DOCUMENT SEGMENT:
# First outings



## dawhip (Apr 13, 2007)

Went out crappie fishing twice last weekend. Didn't catch many crappies, but I couldn't keep the bass off my line. No matter what or how small the bait, the bass were all over it. Also caught a fairly decent northern pike about 5-6 lbs. At one point I finally had to quit using my light crappie gear after the bass broke my line for the third time. I did manage to get enough crappies for a small meal. I plan on going out again Wednesday nite to see if the crappie bite is going. I'll post my luck later.

Dave


----------



## MrSafety (Feb 22, 2005)

Crappie fishing this spring has been confusing and frustrating. We have hardly found any crappies over 10". Plenty of bass like you said, small sunfish, a few perch and a few northerns. Surface temp was 61 Sunday afternoon where we were and no fish. I've been out 6 times and have not found them yet, and this is fishing 4 different lakes I've fished for over 20 years.........walleye opener in 10 days........maybe THEN we'll find the crappies.

WHAT TO DO:
Decide whether each statement agrees with the fishing thread above. Answer yes or no for each, quoting the thread's deciding words. 1. dawhip caught a northern pike of about 5-6 lbs. 2. MrSafety has found the crappies after six outings this spring. 3. dawhip stopped using light crappie gear after the bass broke the line for the third time.

RECORD SET:
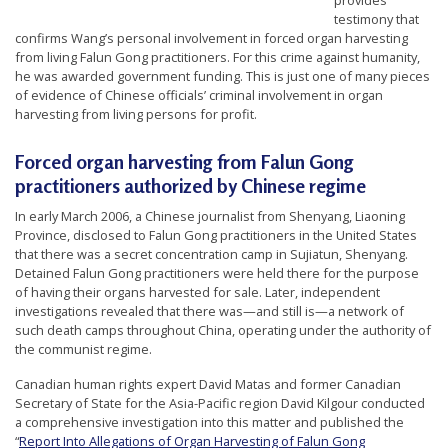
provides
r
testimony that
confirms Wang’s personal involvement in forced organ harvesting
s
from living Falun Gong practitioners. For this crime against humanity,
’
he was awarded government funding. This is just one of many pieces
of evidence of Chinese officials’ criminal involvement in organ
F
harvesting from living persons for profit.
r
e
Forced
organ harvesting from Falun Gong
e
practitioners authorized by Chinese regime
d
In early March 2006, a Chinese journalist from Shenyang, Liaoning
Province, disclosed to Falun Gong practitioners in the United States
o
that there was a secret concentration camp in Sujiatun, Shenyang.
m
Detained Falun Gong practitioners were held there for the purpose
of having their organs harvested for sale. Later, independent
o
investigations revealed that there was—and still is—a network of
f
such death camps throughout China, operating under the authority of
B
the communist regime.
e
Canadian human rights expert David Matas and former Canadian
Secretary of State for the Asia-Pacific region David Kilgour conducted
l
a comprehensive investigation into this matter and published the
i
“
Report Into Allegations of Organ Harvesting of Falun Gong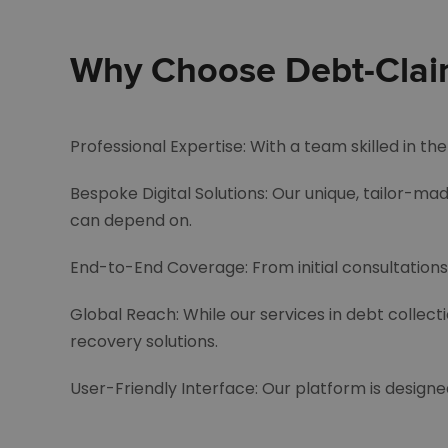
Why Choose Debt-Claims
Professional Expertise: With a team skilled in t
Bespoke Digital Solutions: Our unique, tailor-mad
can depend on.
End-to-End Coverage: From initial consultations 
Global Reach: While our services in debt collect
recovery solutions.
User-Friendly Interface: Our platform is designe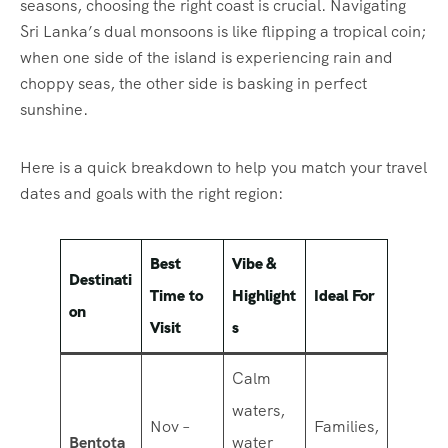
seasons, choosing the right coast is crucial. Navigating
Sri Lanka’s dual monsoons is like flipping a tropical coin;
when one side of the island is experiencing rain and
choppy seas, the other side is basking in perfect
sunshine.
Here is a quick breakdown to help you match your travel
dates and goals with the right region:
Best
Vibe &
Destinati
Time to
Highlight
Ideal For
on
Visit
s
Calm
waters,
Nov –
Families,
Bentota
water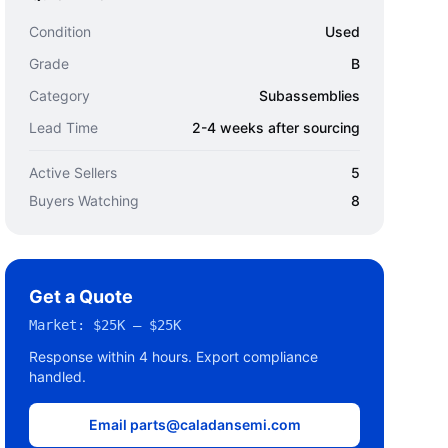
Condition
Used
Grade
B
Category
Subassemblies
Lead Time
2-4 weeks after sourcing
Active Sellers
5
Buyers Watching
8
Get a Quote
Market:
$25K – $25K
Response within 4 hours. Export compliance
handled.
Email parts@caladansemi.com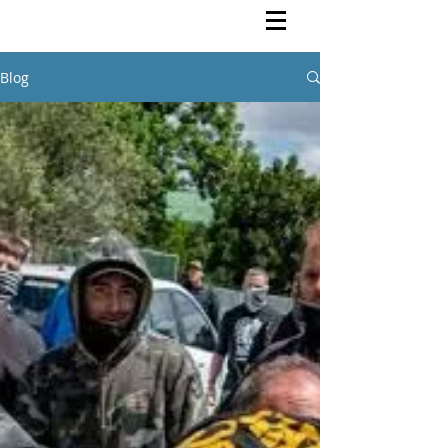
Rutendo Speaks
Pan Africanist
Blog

THE COMPLETED TASK:
1. Yes: "Also caught a fairly decent northern pike about 5-6 lbs."
2. No: "I've been out 6 times and have not found them yet"
3. Yes: "I finally had to quit using my light crappie gear after the bass broke my line for the third time."